(Page-level text extractions)

***

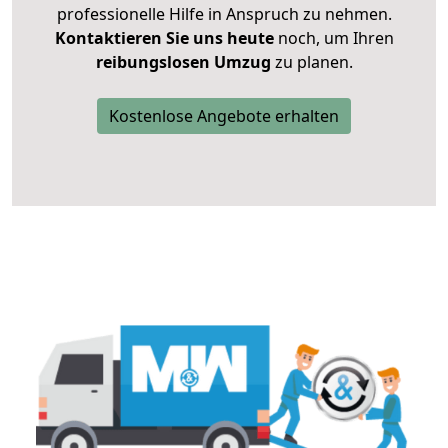
professionelle Hilfe in Anspruch zu nehmen.
Kontaktieren Sie uns heute
noch, um Ihren
reibungslosen Umzug
zu planen.
Kostenlose Angebote erhalten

***

Required work
Set every line of the records down again exactly, and exclude all pictures.

Output for this exercise
professionelle Hilfe in Anspruch zu nehmen.
Kontaktieren Sie uns heute
noch, um Ihren
reibungslosen Umzug
zu planen.
Kostenlose Angebote erhalten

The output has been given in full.